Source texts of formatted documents
============================================================

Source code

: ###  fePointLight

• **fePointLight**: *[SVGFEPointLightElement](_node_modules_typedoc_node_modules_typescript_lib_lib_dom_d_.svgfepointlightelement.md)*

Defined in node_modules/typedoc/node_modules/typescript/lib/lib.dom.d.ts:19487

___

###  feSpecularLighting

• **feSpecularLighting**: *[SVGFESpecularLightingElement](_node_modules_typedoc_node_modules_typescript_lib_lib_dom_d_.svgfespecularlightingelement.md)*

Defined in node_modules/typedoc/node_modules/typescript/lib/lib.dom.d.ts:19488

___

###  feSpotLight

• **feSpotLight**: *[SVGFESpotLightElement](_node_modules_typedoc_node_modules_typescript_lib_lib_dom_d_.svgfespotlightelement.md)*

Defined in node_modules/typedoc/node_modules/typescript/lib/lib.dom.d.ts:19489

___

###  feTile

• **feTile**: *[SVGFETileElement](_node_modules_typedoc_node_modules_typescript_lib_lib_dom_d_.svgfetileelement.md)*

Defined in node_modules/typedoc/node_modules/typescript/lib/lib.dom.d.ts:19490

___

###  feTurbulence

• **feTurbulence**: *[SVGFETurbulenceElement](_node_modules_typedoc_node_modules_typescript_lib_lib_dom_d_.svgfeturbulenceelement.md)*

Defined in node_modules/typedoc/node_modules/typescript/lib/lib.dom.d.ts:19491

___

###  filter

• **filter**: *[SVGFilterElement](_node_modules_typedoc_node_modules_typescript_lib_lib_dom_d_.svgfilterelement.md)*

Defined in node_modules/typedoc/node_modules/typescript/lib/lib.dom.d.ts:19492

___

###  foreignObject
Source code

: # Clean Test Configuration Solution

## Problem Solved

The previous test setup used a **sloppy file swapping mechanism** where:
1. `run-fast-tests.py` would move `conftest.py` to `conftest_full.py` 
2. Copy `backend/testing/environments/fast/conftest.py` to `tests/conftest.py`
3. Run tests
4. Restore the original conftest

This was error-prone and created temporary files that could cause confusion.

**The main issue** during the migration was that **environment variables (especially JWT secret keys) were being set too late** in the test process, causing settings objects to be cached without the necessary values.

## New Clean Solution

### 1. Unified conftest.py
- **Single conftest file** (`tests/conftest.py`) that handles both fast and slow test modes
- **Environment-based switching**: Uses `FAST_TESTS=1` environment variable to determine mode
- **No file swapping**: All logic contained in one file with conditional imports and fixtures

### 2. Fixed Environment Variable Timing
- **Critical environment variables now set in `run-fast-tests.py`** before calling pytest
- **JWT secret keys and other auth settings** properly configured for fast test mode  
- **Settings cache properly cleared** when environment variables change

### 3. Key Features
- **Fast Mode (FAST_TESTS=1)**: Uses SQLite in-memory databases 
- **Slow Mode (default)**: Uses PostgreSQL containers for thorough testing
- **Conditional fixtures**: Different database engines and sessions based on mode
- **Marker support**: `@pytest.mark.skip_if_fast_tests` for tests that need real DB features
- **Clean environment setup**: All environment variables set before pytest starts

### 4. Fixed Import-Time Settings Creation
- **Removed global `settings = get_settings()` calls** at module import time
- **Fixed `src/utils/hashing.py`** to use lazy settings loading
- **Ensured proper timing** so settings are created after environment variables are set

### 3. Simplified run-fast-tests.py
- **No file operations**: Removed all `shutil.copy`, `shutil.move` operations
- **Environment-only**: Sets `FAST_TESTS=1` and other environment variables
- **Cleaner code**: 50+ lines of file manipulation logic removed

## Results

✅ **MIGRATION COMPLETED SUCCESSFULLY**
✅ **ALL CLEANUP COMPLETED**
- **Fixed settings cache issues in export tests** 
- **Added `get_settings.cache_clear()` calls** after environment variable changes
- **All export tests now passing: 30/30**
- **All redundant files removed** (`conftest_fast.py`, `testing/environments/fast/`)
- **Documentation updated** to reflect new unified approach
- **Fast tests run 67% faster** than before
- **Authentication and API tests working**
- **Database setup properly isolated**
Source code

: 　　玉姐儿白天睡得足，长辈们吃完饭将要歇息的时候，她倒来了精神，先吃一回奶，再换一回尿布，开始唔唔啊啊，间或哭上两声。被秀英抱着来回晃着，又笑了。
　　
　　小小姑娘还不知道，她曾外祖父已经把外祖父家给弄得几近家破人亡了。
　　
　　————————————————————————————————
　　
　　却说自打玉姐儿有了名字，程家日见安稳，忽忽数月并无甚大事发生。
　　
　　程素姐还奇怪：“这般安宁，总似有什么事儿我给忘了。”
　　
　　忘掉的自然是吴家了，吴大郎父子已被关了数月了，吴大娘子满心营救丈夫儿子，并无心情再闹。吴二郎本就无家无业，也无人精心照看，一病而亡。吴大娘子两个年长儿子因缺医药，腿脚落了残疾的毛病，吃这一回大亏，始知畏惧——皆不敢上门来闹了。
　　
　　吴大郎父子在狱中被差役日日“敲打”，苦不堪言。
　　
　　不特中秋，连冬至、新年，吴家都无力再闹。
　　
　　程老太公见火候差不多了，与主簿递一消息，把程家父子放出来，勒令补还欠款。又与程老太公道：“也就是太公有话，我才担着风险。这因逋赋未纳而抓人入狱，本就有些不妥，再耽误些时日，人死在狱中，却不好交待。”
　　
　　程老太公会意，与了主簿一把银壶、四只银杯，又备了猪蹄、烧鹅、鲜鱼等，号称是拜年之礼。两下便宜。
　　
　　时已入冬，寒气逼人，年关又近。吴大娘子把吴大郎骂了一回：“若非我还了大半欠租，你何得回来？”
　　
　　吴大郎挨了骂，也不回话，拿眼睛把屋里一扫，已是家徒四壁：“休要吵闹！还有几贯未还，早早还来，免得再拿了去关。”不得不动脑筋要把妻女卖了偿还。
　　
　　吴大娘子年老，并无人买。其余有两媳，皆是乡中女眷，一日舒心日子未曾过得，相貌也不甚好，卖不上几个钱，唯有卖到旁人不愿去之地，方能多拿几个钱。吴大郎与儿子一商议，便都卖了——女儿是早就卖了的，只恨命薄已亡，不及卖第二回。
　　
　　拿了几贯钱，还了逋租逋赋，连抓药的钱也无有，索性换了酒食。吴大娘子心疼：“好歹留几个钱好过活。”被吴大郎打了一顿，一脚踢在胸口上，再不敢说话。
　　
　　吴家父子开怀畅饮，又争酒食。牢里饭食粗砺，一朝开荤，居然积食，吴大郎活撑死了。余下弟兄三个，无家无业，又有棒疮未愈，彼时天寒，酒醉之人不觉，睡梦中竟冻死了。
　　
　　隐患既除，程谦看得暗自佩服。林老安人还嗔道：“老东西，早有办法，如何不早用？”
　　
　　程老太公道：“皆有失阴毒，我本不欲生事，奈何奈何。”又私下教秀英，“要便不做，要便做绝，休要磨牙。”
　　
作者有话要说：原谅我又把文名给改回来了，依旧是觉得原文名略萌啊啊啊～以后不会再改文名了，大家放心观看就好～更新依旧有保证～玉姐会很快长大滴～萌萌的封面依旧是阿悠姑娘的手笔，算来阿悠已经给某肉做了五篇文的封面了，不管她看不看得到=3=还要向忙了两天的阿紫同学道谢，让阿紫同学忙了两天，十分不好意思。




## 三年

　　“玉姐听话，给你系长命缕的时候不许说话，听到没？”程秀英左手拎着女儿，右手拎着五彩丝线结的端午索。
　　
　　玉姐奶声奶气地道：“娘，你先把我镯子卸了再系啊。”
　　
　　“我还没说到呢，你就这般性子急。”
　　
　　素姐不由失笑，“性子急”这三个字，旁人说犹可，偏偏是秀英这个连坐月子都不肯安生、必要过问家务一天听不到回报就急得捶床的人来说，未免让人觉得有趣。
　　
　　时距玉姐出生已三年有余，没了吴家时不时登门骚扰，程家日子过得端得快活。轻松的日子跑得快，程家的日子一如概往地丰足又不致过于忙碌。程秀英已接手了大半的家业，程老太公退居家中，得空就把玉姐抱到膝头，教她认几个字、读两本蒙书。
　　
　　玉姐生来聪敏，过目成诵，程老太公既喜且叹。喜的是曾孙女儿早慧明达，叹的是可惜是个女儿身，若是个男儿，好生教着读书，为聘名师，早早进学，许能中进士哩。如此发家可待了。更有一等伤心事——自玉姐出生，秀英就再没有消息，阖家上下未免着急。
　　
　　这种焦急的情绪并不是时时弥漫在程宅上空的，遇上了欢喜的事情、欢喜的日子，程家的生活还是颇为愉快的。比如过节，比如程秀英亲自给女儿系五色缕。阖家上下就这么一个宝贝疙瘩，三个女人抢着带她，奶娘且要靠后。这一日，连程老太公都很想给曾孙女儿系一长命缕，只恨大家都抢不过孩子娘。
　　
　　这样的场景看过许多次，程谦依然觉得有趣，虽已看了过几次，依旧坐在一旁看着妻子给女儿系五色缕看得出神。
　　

============================================================

**About this task:**
Gather up every line in the data above that contains the word "keys", copying each one.

**Output for this task:**
**The main issue** during the migration was that **environment variables (especially JWT secret keys) were being set too late** in the test process, causing settings objects to be cached without the necessary values.
- **JWT secret keys and other auth settings** properly configured for fast test mode  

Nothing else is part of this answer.